This is really one in a series. A very long, sad series.

First, let’s crunch some numbers. Byron York flags the Brookings Institution’s conclusions on what Obamacare will do to wages. Brookings, as you may know, is no conservative outfit, but its research shows damage to wages for people in very modest income brackets and into the middle class.

A new study finds that Obamacare’s redistribution will be stunningly lopsided. Scholars at the liberal Brookings Institution have discovered that Obamacare will increase the income of Americans in the lowest 20 percent of the income scale, and especially in the lowest ten percent. But all other income groups — even people who make very modest incomes in the $25,000 to $30,000 range, as well as all income brackets above that — will experience a decline in income because of Obamacare.

In other words, Obamacare is going to cost some of the very people it was designed to help.

Brookings scholars Henry Aaron and Gary Burtless sought to determine the law’s impact on income in 2016, when almost all of Obamacare will be in effect.

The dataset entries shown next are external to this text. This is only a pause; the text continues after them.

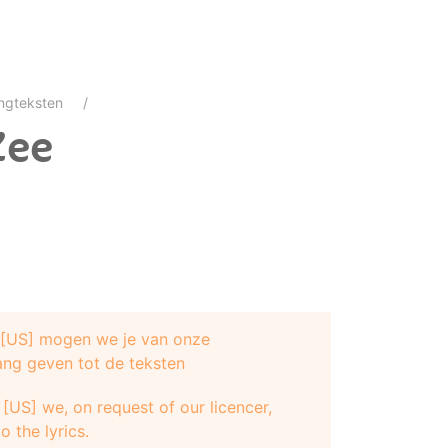
ngteksten
Zee
e [US] mogen we je van onze
ang geven tot de teksten
re nacht
[US] we, on request of our licencer,
o the lyrics.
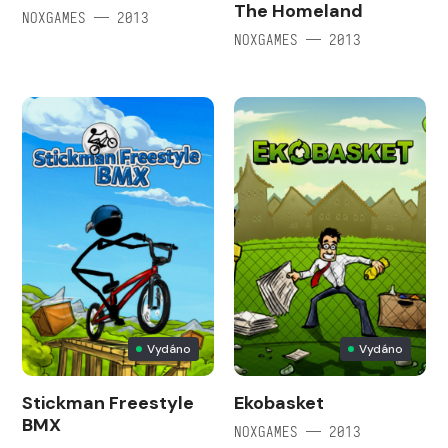
The Homeland
NOXGAMES — 2013
NOXGAMES — 2013
Vydáno
Vydáno
Stickman Freestyle
Ekobasket
BMX
NOXGAMES — 2013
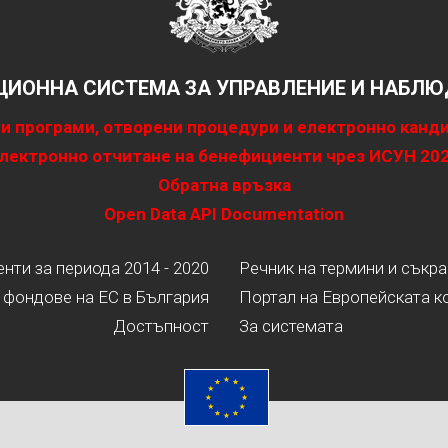
ИОННА СИСТЕМА ЗА УПРАВЛЕНИЕ И НАБЛЮД
и програми, отворени процедури и електронно канд
лектронно отчитане на бенефициенти чрез ИСУН 20
Обратна връзка
Open Data API Documentation
ти за периода 2014 - 2020
Речник на термини и съкр
 фондове на ЕС в България
Портал на Европейската к
Достъпност
За системата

To do so, they adopted a broad definition of income — not just a person’s wages, but also pension income, employer health coverage, government cash transfers, food stamps, other benefits, and now, subsidies from Obamacare…

Aaron and Burtless’ first finding is no surprise: Obamacare will mean more for the lowest-income Americans. It will increase income by 9.2 percent for the lowest bracket — households making below about $21,000 a year — for those in their working years, age 25 to 64.

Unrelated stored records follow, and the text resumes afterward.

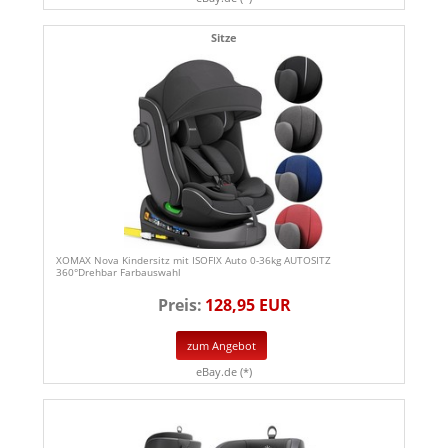
Sitze
XOMAX Nova Kindersitz mit ISOFIX Auto 0-36kg AUTOSITZ
360°Drehbar Farbauswahl
Preis:
128,95 EUR
zum Angebot
eBay.de (*)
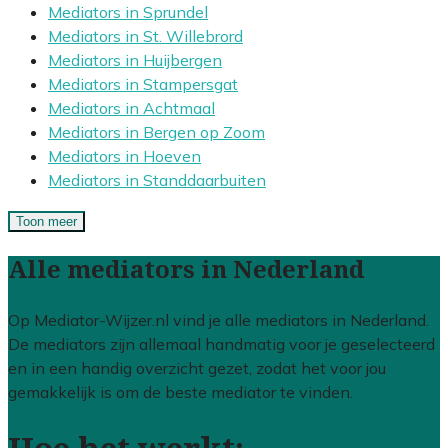
Mediators in Sprundel
Mediators in St. Willebrord
Mediators in Huijbergen
Mediators in Stampersgat
Mediators in Achtmaal
Mediators in Bergen op Zoom
Mediators in Hoeven
Mediators in Standdaarbuiten
Toon meer
Alle mediators in Nederland
Op Mediator-Wijzer.nl vind je alle mediators in Nederland.
De mediators zijn allemaal handmatig voor je geselecteerd
en in een handig overzicht gezet, zodat het voor jou
gemakkelijk is om de beste mediator te vinden.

Then the surprise. Obamacare will reduce, by an estimated 0.9 percent, the incomes of working-age Americans in the next-lowest income bracket, households making between about $21,000 and $40,000 a year. And in the next income group, households making between about $40,000 and $65,000 a year — Obamacare will reduce their income, too, also by 0.9 percent.

A 1 percent reduction in income is relatively small. But it is still a reduction — and not at all what President Obama and Democrats in Congress promised. When the president pledged that Obamacare would make the health care system “better for everybody,” it’s doubtful Americans interpreted that as meaning it would reduce their income.

The full study is here.

This is yet another instance wherein Obamacare doesn’t just break a promise but its outcome is the opposite of the promise. This law was supposed to help everyone get lower premiums by $2,500 (oops, higher), people were supposed to be able to keep their plans if they liked them (oops, the thing outlawed millions of plans and incentivized businesses to drop many others), and it was supposed to benefit the middle class, but the middle class is being hit hardest by premium hikes because they’re often not eligible for subsidies, and now we find out their wages are going to drop off.

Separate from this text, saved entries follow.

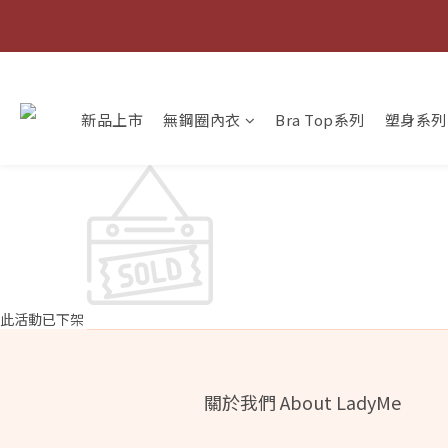
新品上市
無鋼圈內衣
Bra Top系列
塑身系列
快
此活動已下架
關於我們 About LadyMe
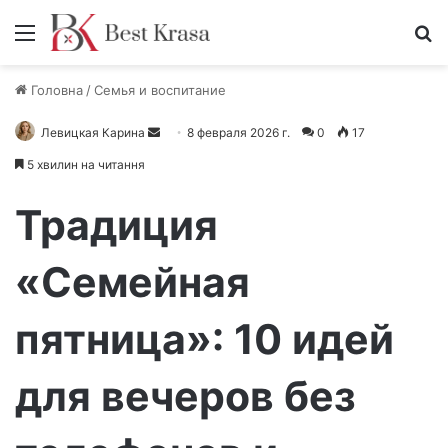
Меню
П
Головна
/
Семья и воспитание
Левицкая Карина
О
8 февраля 2026 г.
0
17
т
5 хвилин на читання
п
р
Традиция
а
в
«Семейная
и
т
пятница»: 10 идей
ь
п
и
для вечеров без
с
ь
м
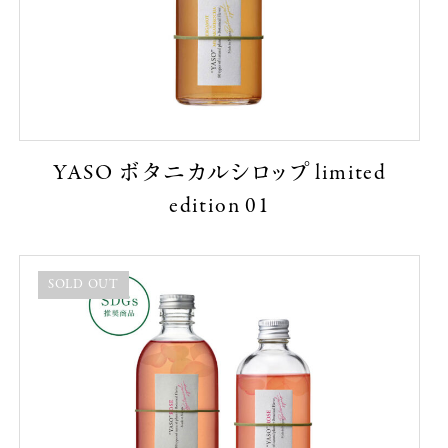
YASO ボタニカルシロップ limited
edition 01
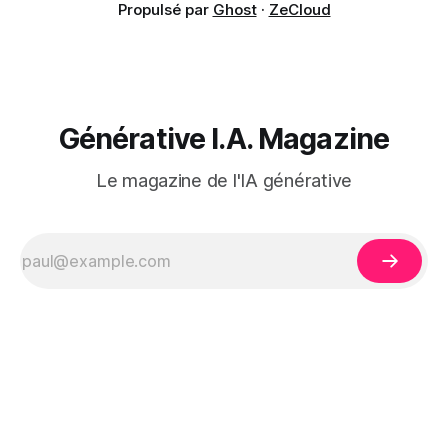
Propulsé par
Ghost
·
ZeCloud
Générative I.A. Magazine
Le magazine de l'IA générative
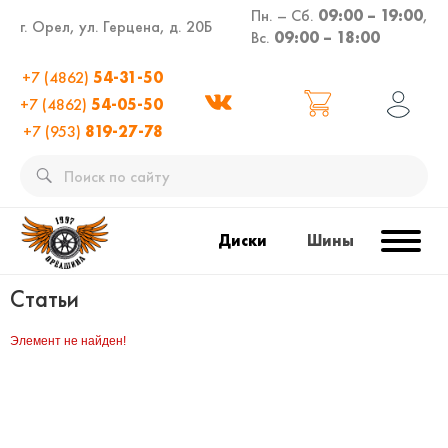
Пн. – Сб.
09:00 – 19:00
,
г. Орел, ул. Герцена, д. 20Б
Вс.
09:00 – 18:00
+7 (4862)
54-31-50
+7 (4862)
54-05-50
+7 (953)
819-27-78
Диски
Шины
Статьи
Элемент не найден!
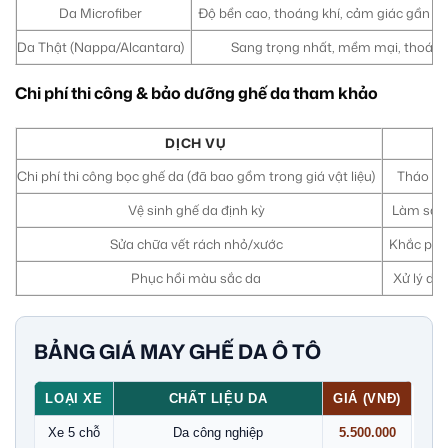
Da Microfiber
Độ bền cao, thoáng khí, cảm giác gần như
Da Thật (Nappa/Alcantara)
Sang trọng nhất, mềm mại, thoáng k
Chi phí thi công & bảo dưỡng ghế da tham khảo
DỊCH VỤ
Chi phí thi công bọc ghế da (đã bao gồm trong giá vật liệu)
Tháo lắp
Vệ sinh ghế da định kỳ
Làm sạch 
Sửa chữa vết rách nhỏ/xước
Khắc phục
Phục hồi màu sắc da
Xử lý da 
BẢNG GIÁ MAY GHẾ DA Ô TÔ
LOẠI XE
CHẤT LIỆU DA
GIÁ (VNĐ)
Xe 5 chỗ
Da công nghiệp
5.500.000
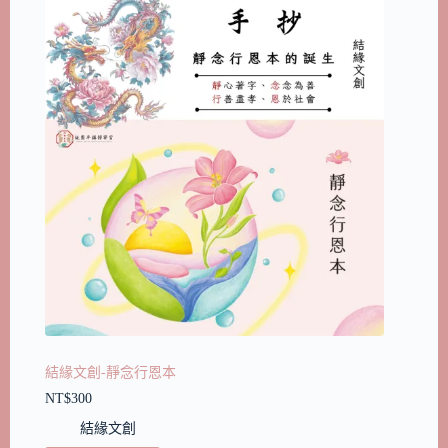
結緣文創-靜念行恩本
NT$
300
結緣文創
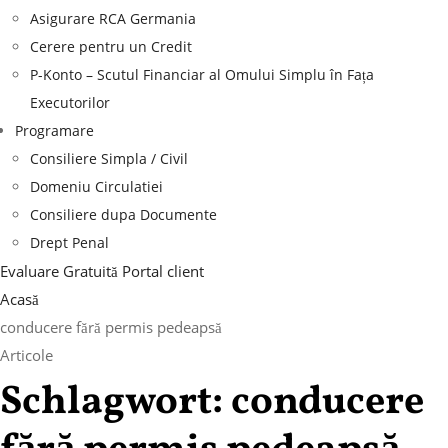
Asigurare RCA Germania
Cerere pentru un Credit
P-Konto – Scutul Financiar al Omului Simplu în Fața
Executorilor
Programare
Consiliere Simpla / Civil
Domeniu Circulatiei
Consiliere dupa Documente
Drept Penal
Evaluare Gratuită
Portal client
Acasă
conducere fără permis pedeapsă
Articole
Schlagwort:
conducere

At what point do all the good intentions stop mattering when this is the result?

And, now to the video. This is fast-food fry cook Darnell Summers, who has been working with his union to get higher wages. He’s clearly pushing for a minimum wage raise, here, and President Obama is happy to talk about that. What he’s not happy to address is the part of the question where Summers notes he’s been knocked down to part time work because his employers are trying to avoid the expense of Obamacare. These are real people, who were promised far better than this, being hurt by a law that was supposed to help them. They are not figments of Fox’s imagination. They are not Republicans obstructing anything. They’re the people Obamacare has failed to serve.